Let me just underline that Britain’s prime minister knows that leaving the E.U. will result in a loss of trade and the impoverishment of her country, yet is preparing to negotiate to that very end. She survived last week when few thought she would, but it is very hard to see her getting through that process, particularly as the right wing of her party, in the shape of Rupert Murdoch’s man, Environment Secretary Michael Gove, is already making threatening noises about giving the British the option of overturning the entire deal in favor of hard Brexit at a future general election.
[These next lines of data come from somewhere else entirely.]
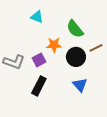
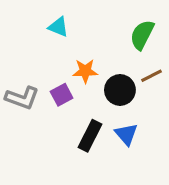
green semicircle: (75, 29) -> (142, 35), moved, turned 66
black rectangle: (39, 86) -> (90, 136), moved

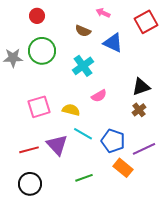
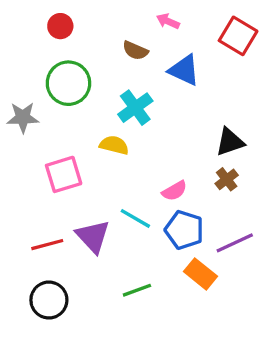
red square: (146, 22) -> (238, 36), turned -30
gray star: (13, 58) -> (23, 117), moved
pink semicircle: (99, 96) -> (174, 191), moved
yellow semicircle: (71, 110) -> (114, 145), moved

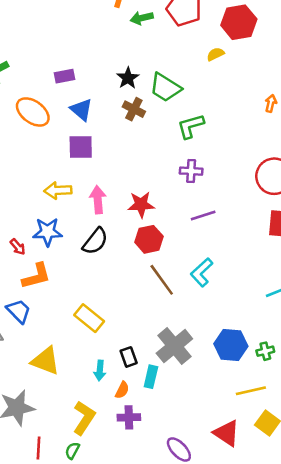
As we know from this year’s poll, in which May did much worse than expected, outcomes of General Elections are unpredictable. The British could just as easily vote to return to the E.U., if things get really bad and they are given that option. Opinion polls are moving against Brexit and 50 percent of the electorate wants another referendum, which was unthinkable a few months ago.

My sense, for what it’s worth, is that we have a long way to go before the U.K. takes steps to reverse the Brexit vote. And this will probably only be achieved as demographics change and young voters, who are twice as likely to be pro- European, begin to replace the older voters. The May deal, crazy and illogical as it is, probably makes opposition harder, because the E.U. is sick of Britain’s behavior and is unceremoniously pushing us towards the exit. Those who oppose Brexit, meanwhile, both in and outside Parliament, have gained little traction since the referendum. The opposition is divided, has no decent leadership, lacks analytical firepower, and has never been able to find a message to counter the Brexiters’ powerful call to “take back control.”

Despite May’s jubilation at surviving a tumultuous week, nothing is resolved: in fact, things are a lot more complicated. Right now, Britain is like a patient who is receiving a blood transfusion in one arm and has slashed the veins in the other.